* Directions for this task: Please reproduce the data below word for word, from its first line through the line that contains "scientific name: Ruellia", inclusive.

[Dataset excerpts]
(begin)

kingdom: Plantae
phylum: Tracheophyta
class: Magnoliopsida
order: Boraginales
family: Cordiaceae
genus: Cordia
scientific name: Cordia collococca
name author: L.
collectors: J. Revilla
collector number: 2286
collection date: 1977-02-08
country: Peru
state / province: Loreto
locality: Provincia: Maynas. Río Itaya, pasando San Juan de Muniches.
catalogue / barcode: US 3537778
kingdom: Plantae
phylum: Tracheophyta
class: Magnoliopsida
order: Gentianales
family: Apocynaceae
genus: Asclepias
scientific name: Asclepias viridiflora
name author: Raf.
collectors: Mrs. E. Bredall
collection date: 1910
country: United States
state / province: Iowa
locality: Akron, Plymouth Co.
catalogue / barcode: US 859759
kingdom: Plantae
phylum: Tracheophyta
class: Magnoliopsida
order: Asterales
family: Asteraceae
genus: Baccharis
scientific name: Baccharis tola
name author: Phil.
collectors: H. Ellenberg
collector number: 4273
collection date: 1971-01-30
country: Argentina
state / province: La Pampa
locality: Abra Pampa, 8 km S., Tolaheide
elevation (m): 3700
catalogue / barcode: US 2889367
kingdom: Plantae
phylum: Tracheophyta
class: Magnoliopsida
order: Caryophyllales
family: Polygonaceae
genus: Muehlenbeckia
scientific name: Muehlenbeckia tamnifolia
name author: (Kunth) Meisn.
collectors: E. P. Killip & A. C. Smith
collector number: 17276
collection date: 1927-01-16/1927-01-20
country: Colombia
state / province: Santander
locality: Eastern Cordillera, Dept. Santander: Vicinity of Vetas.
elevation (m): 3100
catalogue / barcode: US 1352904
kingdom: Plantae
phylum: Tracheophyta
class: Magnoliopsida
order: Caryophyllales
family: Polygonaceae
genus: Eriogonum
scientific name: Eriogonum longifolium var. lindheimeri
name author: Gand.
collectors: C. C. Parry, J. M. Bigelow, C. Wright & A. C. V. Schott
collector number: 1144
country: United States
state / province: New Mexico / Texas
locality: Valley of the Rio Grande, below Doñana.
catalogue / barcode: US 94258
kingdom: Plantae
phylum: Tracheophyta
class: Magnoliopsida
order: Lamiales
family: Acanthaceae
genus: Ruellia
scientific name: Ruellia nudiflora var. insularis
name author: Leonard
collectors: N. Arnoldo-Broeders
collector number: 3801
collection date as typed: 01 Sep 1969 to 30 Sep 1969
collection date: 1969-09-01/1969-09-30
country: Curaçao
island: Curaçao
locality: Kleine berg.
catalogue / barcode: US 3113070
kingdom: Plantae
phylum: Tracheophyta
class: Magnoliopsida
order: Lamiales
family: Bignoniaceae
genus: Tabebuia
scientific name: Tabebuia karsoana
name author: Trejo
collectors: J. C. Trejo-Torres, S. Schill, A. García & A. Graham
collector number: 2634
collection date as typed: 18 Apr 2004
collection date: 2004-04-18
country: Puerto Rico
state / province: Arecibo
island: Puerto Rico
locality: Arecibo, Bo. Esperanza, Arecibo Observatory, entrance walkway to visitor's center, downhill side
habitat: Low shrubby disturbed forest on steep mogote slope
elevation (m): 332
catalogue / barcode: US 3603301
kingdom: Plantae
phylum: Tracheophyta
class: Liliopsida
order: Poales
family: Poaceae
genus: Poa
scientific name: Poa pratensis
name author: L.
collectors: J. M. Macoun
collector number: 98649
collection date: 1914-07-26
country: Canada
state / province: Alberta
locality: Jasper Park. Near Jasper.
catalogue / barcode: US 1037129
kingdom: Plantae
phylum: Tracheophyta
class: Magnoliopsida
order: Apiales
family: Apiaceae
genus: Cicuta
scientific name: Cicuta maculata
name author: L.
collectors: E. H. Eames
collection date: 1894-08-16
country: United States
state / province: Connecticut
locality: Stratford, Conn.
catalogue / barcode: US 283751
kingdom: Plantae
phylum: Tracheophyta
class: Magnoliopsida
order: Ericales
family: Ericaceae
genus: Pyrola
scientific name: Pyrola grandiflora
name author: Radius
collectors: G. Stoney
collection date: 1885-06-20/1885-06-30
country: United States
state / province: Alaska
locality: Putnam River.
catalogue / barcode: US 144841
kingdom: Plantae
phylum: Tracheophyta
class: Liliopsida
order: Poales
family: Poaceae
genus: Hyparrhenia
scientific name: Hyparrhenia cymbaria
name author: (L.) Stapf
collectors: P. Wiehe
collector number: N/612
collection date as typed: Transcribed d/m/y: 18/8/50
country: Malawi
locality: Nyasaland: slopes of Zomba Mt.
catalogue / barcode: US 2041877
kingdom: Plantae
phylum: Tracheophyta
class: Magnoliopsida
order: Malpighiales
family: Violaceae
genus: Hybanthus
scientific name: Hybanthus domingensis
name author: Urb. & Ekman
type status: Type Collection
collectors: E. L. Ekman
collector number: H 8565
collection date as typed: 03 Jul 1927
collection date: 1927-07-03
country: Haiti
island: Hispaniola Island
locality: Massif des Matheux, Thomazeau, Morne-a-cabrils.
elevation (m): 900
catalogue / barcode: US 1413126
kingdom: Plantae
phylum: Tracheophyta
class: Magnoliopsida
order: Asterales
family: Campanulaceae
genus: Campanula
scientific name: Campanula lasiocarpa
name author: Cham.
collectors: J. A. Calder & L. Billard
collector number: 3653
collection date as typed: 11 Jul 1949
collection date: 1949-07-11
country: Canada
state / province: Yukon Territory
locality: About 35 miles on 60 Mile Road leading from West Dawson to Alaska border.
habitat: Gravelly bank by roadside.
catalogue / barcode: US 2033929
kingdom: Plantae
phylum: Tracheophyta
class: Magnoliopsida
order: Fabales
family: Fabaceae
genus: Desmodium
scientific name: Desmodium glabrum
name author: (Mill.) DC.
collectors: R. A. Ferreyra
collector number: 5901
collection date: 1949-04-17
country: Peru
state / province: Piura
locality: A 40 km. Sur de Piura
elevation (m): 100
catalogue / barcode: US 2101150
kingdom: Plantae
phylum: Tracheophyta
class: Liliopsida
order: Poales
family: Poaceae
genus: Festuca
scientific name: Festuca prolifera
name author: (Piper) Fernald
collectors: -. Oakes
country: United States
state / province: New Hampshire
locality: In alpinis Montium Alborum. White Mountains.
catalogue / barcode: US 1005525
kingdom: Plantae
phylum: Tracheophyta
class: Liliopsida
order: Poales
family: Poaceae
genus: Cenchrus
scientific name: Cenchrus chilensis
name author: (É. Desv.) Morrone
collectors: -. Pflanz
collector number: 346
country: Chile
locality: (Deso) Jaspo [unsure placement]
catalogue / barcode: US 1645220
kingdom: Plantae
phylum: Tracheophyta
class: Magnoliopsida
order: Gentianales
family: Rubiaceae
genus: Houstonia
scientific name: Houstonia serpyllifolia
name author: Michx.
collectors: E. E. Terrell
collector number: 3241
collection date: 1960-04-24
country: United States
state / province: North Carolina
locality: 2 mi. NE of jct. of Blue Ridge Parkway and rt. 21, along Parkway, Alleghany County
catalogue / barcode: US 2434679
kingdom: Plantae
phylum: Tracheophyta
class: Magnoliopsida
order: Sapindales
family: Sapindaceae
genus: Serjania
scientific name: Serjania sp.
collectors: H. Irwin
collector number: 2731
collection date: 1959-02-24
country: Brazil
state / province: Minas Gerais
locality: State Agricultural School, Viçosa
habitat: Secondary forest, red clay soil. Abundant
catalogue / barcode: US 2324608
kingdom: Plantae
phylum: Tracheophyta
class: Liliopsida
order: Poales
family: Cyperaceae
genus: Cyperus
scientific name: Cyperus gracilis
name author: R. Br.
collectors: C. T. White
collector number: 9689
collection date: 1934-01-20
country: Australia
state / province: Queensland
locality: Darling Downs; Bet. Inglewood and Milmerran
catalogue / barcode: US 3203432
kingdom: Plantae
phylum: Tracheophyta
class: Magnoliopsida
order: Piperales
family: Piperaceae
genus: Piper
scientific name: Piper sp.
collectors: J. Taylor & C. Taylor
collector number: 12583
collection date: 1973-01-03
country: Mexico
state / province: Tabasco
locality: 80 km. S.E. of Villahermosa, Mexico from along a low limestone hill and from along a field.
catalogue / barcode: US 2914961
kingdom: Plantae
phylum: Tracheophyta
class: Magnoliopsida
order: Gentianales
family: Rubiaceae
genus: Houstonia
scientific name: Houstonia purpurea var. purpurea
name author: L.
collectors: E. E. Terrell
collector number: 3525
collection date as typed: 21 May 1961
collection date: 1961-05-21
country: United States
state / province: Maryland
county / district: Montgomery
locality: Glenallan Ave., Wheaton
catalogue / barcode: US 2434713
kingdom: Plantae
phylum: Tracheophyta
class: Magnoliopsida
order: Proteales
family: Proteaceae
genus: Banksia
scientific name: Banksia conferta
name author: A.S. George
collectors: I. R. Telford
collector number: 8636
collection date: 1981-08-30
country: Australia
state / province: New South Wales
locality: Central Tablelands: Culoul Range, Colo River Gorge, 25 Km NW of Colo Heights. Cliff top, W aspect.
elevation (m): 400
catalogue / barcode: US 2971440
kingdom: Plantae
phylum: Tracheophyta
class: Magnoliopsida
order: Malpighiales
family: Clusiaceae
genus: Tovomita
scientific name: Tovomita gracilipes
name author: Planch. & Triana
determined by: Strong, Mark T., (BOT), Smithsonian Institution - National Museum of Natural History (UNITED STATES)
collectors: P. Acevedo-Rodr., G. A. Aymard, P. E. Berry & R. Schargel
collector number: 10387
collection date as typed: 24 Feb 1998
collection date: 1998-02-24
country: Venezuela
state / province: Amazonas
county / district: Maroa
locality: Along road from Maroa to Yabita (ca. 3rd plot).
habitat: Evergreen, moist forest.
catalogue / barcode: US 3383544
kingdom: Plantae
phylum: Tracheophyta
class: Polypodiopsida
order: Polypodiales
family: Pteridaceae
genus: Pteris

(end)

* Answer to the problem:
kingdom: Plantae
phylum: Tracheophyta
class: Magnoliopsida
order: Boraginales
family: Cordiaceae
genus: Cordia
scientific name: Cordia collococca
name author: L.
collectors: J. Revilla
collector number: 2286
collection date: 1977-02-08
country: Peru
state / province: Loreto
locality: Provincia: Maynas. Río Itaya, pasando San Juan de Muniches.
catalogue / barcode: US 3537778
kingdom: Plantae
phylum: Tracheophyta
class: Magnoliopsida
order: Gentianales
family: Apocynaceae
genus: Asclepias
scientific name: Asclepias viridiflora
name author: Raf.
collectors: Mrs. E. Bredall
collection date: 1910
country: United States
state / province: Iowa
locality: Akron, Plymouth Co.
catalogue / barcode: US 859759
kingdom: Plantae
phylum: Tracheophyta
class: Magnoliopsida
order: Asterales
family: Asteraceae
genus: Baccharis
scientific name: Baccharis tola
name author: Phil.
collectors: H. Ellenberg
collector number: 4273
collection date: 1971-01-30
country: Argentina
state / province: La Pampa
locality: Abra Pampa, 8 km S., Tolaheide
elevation (m): 3700
catalogue / barcode: US 2889367
kingdom: Plantae
phylum: Tracheophyta
class: Magnoliopsida
order: Caryophyllales
family: Polygonaceae
genus: Muehlenbeckia
scientific name: Muehlenbeckia tamnifolia
name author: (Kunth) Meisn.
collectors: E. P. Killip & A. C. Smith
collector number: 17276
collection date: 1927-01-16/1927-01-20
country: Colombia
state / province: Santander
locality: Eastern Cordillera, Dept. Santander: Vicinity of Vetas.
elevation (m): 3100
catalogue / barcode: US 1352904
kingdom: Plantae
phylum: Tracheophyta
class: Magnoliopsida
order: Caryophyllales
family: Polygonaceae
genus: Eriogonum
scientific name: Eriogonum longifolium var. lindheimeri
name author: Gand.
collectors: C. C. Parry, J. M. Bigelow, C. Wright & A. C. V. Schott
collector number: 1144
country: United States
state / province: New Mexico / Texas
locality: Valley of the Rio Grande, below Doñana.
catalogue / barcode: US 94258
kingdom: Plantae
phylum: Tracheophyta
class: Magnoliopsida
order: Lamiales
family: Acanthaceae
genus: Ruellia
scientific name: Ruellia nudiflora var. insularis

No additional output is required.